Free FAFSA Guide
Financial aid formulas seem like magic to most families. A few weeks or months after the student and his/her family files the Free Application for Federal Student Aid (FAFSA) and other financial aid application forms, the college or university financial aid office sends the student a financial aid award letter that lists a mix of grants, scholarships, student employment, loans and other forms of financial aid. How the colleges and universities determine a student’s eligibility for need-based financial aid is a mystery for most families. The answer starts off simple, but becomes more complicated as one digs deeper into the need analysis formulas.
Need-based financial aid is based on demonstrated financial need. Financial need is defined as the difference between the college’s cost of attendance (COA) and the expected family contribution (EFC). Accordingly, a student may demonstrate greater financial need with a lower EFC or by enrolling at a higher-cost college.
A college’s packaging philosophy determines how the college financial aid administrator assembles a financial aid package to meet the student’s demonstrated financial need.

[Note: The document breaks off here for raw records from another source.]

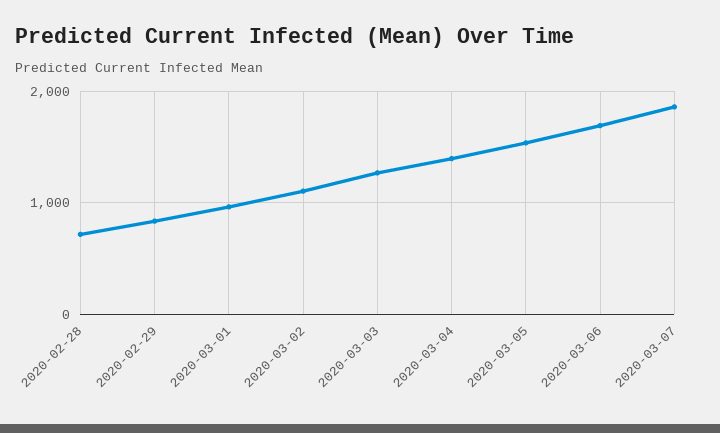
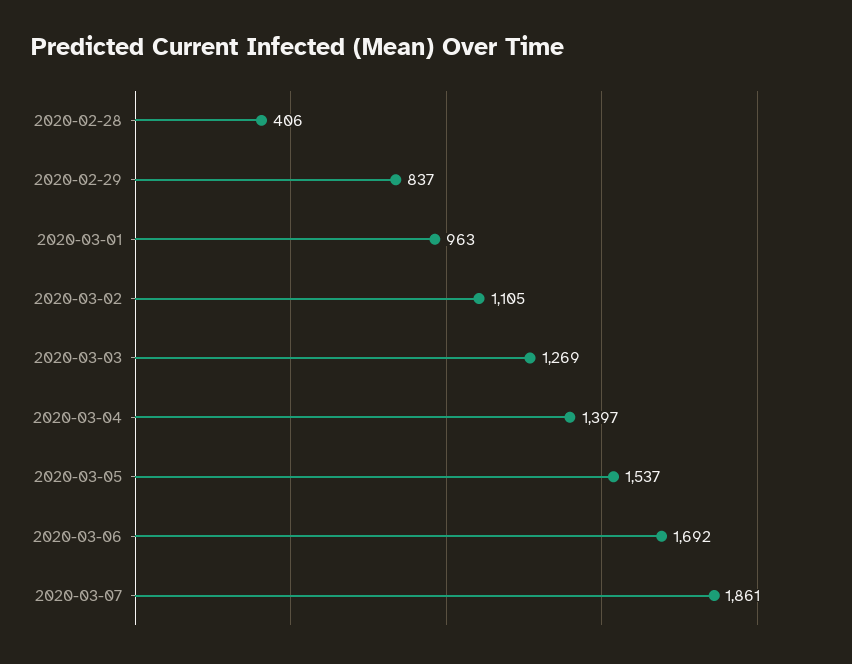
  {
-   "2020-02-28": 700,
+   "2020-02-28": 406,
    "2020-02-29": 837,
    "2020-03-01": 963,
    "2020-03-02": 1105,
    "2020-03-03": 1269,
    "2020-03-04": 1397,
    "2020-03-05": 1537,
    "2020-03-06": 1692,
    "2020-03-07": 1861
  }

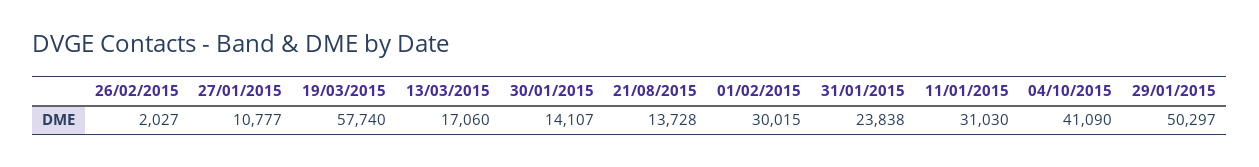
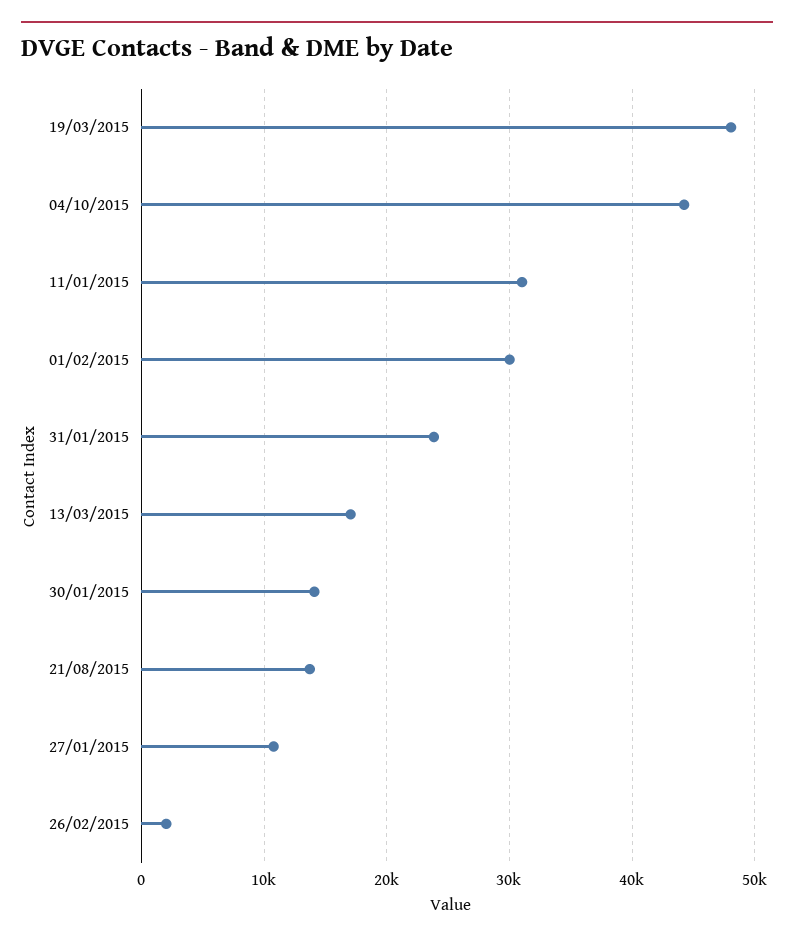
  {
    "26/02/2015": 2027,
    "27/01/2015": 10777,
-   "19/03/2015": 57740,
+   "19/03/2015": 48000,
    "13/03/2015": 17060,
    "30/01/2015": 14107,
    "21/08/2015": 13728,
    "01/02/2015": 30015,
    "31/01/2015": 23838,
    "11/01/2015": 31030,
-   "04/10/2015": 41090,
+   "04/10/2015": 44000
-   "29/01/2015": 50297
  }

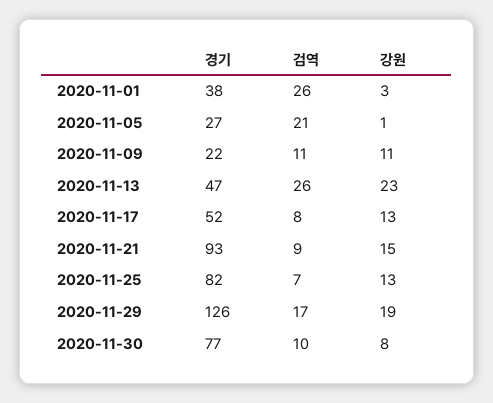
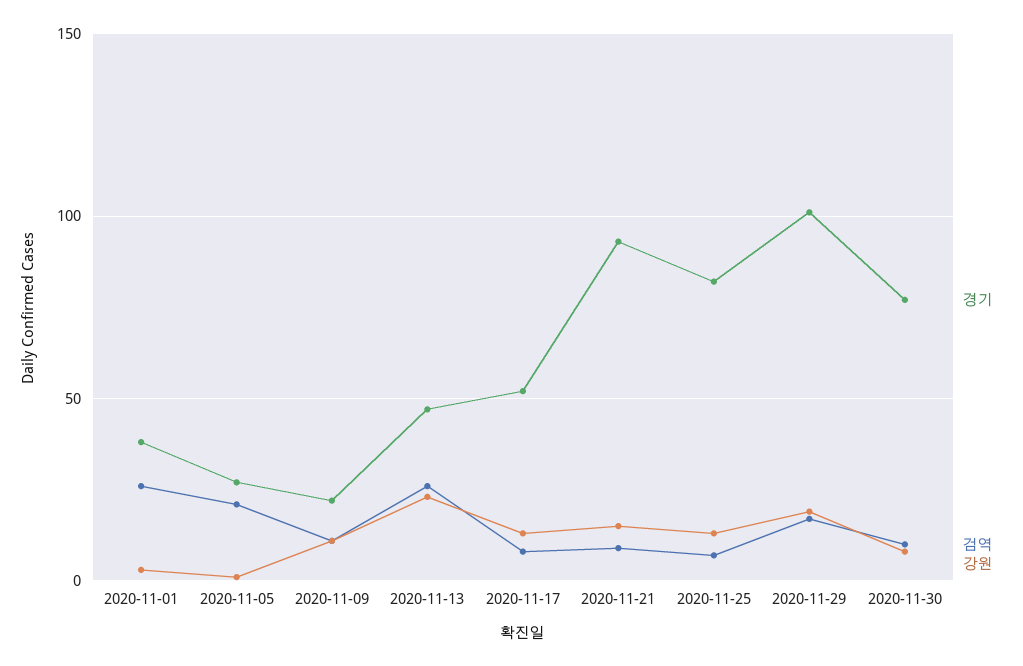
  {
    "경기": {
      "2020-11-01": 38,
      "2020-11-05": 27,
      "2020-11-09": 22,
      "2020-11-13": 47,
      "2020-11-17": 52,
      "2020-11-21": 93,
      "2020-11-25": 82,
-     "2020-11-29": 126,
+     "2020-11-29": 100,
      "2020-11-30": 77
    },
    "검역": {
      "2020-11-01": 26,
      "2020-11-05": 21,
      "2020-11-09": 11,
      "2020-11-13": 26,
      "2020-11-17": 8,
      "2020-11-21": 9,
      "2020-11-25": 7,
      "2020-11-29": 17,
      "2020-11-30": 10
    },
    "강원": {
      "2020-11-01": 3,
      "2020-11-05": 1,
      "2020-11-09": 11,
      "2020-11-13": 23,
      "2020-11-17": 13,
      "2020-11-21": 15,
      "2020-11-25": 13,
      "2020-11-29": 19,
      "2020-11-30": 8
    }
  }

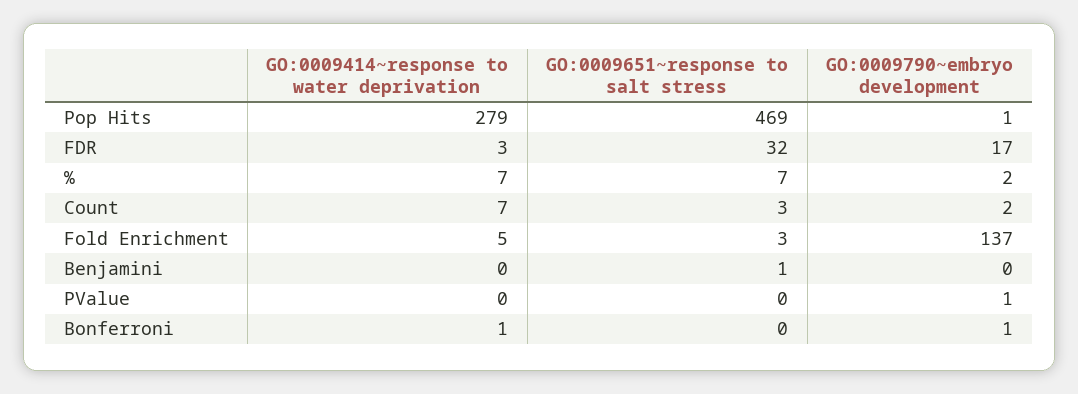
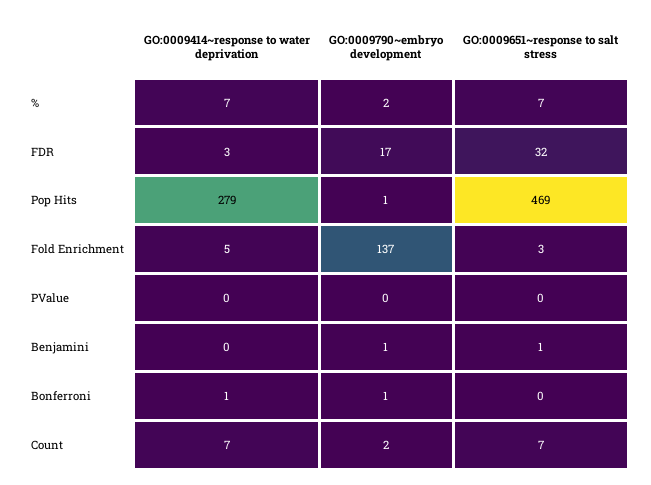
  {
    "GO:0009414~response to water deprivation": {
      "Pop Hits": 279,
      "FDR": 3,
      "%": 7,
      "Count": 7,
      "Fold Enrichment": 5,
      "Benjamini": 0,
      "PValue": 0,
      "Bonferroni": 1
    },
    "GO:0009651~response to salt stress": {
      "Pop Hits": 469,
      "FDR": 32,
      "%": 7,
-     "Count": 3,
+     "Count": 7,
      "Fold Enrichment": 3,
      "Benjamini": 1,
      "PValue": 0,
      "Bonferroni": 0
    },
    "GO:0009790~embryo development": {
      "Pop Hits": 1,
      "FDR": 17,
      "%": 2,
      "Count": 2,
      "Fold Enrichment": 137,
-     "Benjamini": 0,
+     "Benjamini": 1,
-     "PValue": 1,
+     "PValue": 0,
      "Bonferroni": 1
    }
  }

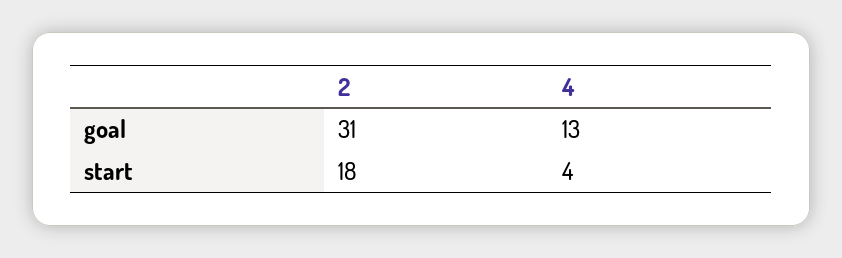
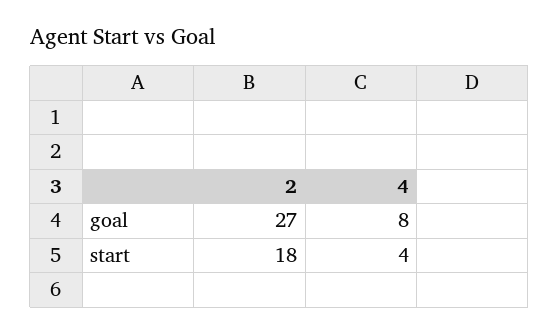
  {
    "2": {
-     "goal": 31,
+     "goal": 27,
      "start": 18
    },
    "4": {
-     "goal": 13,
+     "goal": 8,
      "start": 4
    }
  }

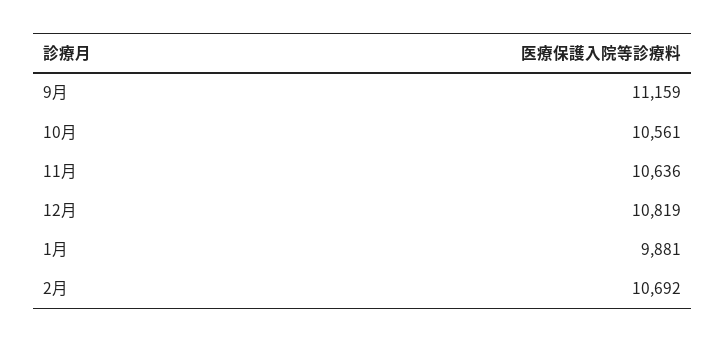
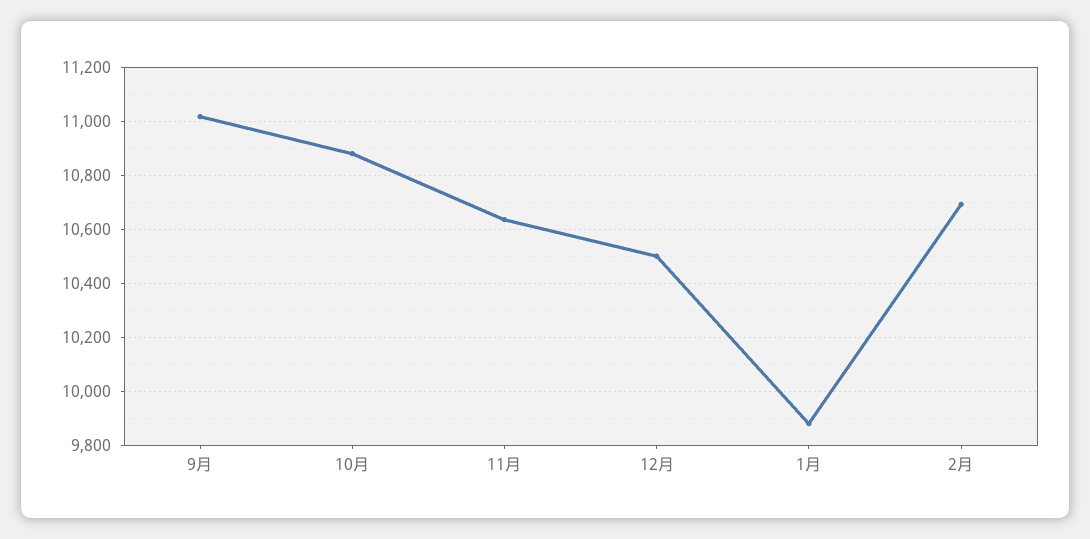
  {
-   "9月": 11159,
+   "9月": 11025,
-   "10月": 10561,
+   "10月": 10875,
    "11月": 10636,
-   "12月": 10819,
+   "12月": 10500,
    "1月": 9881,
    "2月": 10692
  }

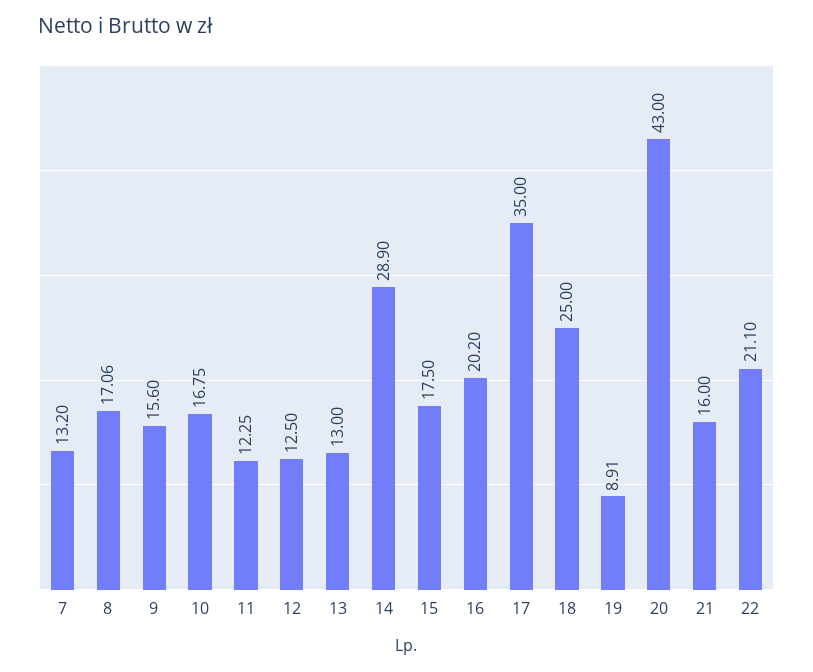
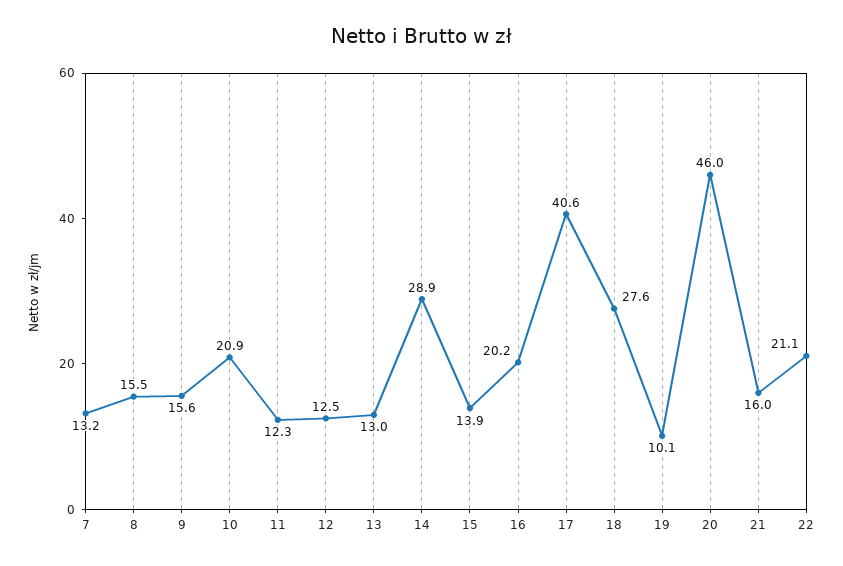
  {
    "7": 13.2,
-   "8": 17.06,
+   "8": 15.5,
    "9": 15.6,
-   "10": 16.75,
+   "10": 20.9,
    "11": 12.25,
    "12": 12.5,
    "13": 13,
    "14": 28.9,
-   "15": 17.5,
+   "15": 13.9,
    "16": 20.2,
-   "17": 35,
+   "17": 40.6,
-   "18": 25,
+   "18": 27.6,
-   "19": 8.91,
+   "19": 10.1,
-   "20": 43,
+   "20": 46,
    "21": 16,
    "22": 21.1
  }

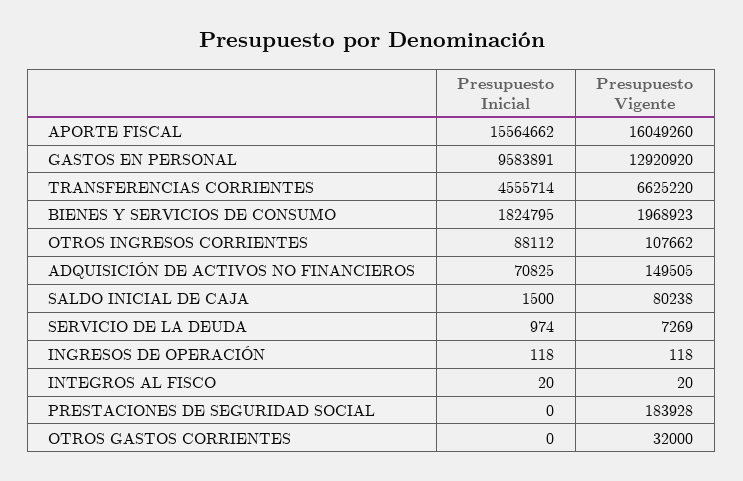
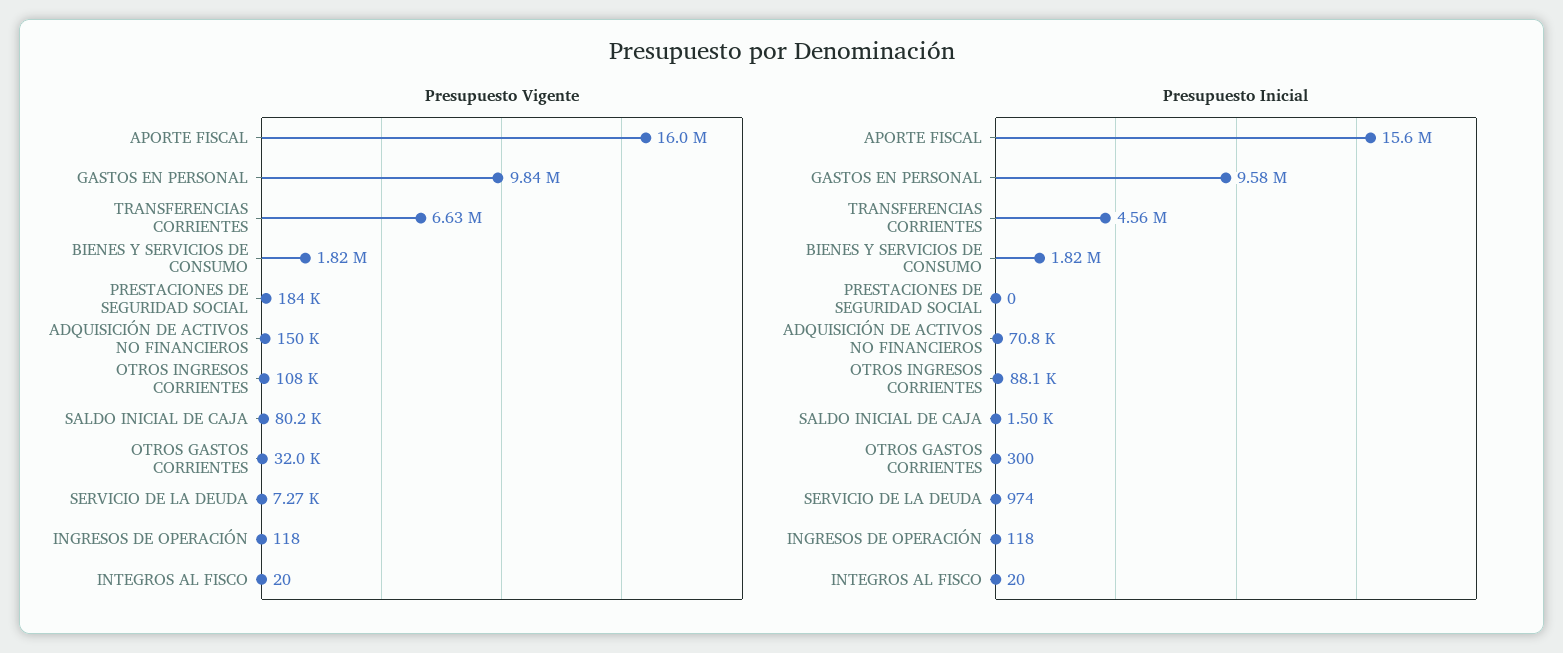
  {
    "Presupuesto Inicial": {
      "APORTE FISCAL": 15564662,
      "GASTOS EN PERSONAL": 9583891,
      "TRANSFERENCIAS CORRIENTES": 4555714,
      "BIENES Y SERVICIOS DE CONSUMO": 1824795,
      "OTROS INGRESOS CORRIENTES": 88112,
      "ADQUISICIÓN DE ACTIVOS NO FINANCIEROS": 70825,
      "SALDO INICIAL DE CAJA": 1500,
      "SERVICIO DE LA DEUDA": 974,
      "INGRESOS DE OPERACIÓN": 118,
      "INTEGROS AL FISCO": 20,
      "PRESTACIONES DE SEGURIDAD SOCIAL": 0,
-     "OTROS GASTOS CORRIENTES": 0
+     "OTROS GASTOS CORRIENTES": 300
    },
    "Presupuesto Vigente": {
      "APORTE FISCAL": 16049260,
-     "GASTOS EN PERSONAL": 12920920,
+     "GASTOS EN PERSONAL": 9840000,
      "TRANSFERENCIAS CORRIENTES": 6625220,
-     "BIENES Y SERVICIOS DE CONSUMO": 1968923,
+     "BIENES Y SERVICIOS DE CONSUMO": 1820000,
      "OTROS INGRESOS CORRIENTES": 107662,
      "ADQUISICIÓN DE ACTIVOS NO FINANCIEROS": 149505,
      "SALDO INICIAL DE CAJA": 80238,
      "SERVICIO DE LA DEUDA": 7269,
      "INGRESOS DE OPERACIÓN": 118,
      "INTEGROS AL FISCO": 20,
      "PRESTACIONES DE SEGURIDAD SOCIAL": 183928,
      "OTROS GASTOS CORRIENTES": 32000
    }
  }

There are two main types of financial aid, gift aid and self-help aid:
- Gift aid is money that does not need to be repaid, such as grants and scholarships.
- Self-help aid includes education loans and student employment. Student loans must be repaid, usually with interest. Student employment must be earned.
The college’s packaging philosophy provides a collection of strategies for allocating each type of aid to each student, subject to limitations on available funds and the college’s goals.
Financial Aid Calculators and EFC Estimators
Given the complexity of financial aid formulas, few families are able to calculate estimates of their student’s eligibility for need-based financial aid by hand. Instead, there are a variety of financial aid calculators and other tools that students and parents can use to calculate an estimate of the student’s EFC and financial aid eligibility. These tools are useful for playing “what if” games, where the family explores how changes in income and assets, the number of children in college and other factors affect the amount of financial aid for which the student is eligible.
Examples of EFC estimators include the Expected Family Contribution (EFC) calculator from College Toolkit and FAFSA4caster from the U.S. Department of Education. While some people may refer to the FAFSA4caster as a FAFSA calculator or FAFSA estimator, it does not use the same need analysis formula as the FAFSA. Students and parents who want to do a “hand calculation” and gain a deeper understanding of need analysis can use the EFC Formula Guide.
Since October 29, 2011, all colleges and universities received Title IV federal student aid must provide a net price calculator on their web sites. The net price calculator provides an estimate of the student’s net price. The net price is the difference between the cost of attendance and just the grants and other gift aid, a good measure of the family’s real college cost.
A related resource is the U.S. Department of Education’s College Navigator tool, which provides average net price figures for various income ranges. This is a less personalized approach to net price, but can give the family a sense as to which colleges are more or less affordable.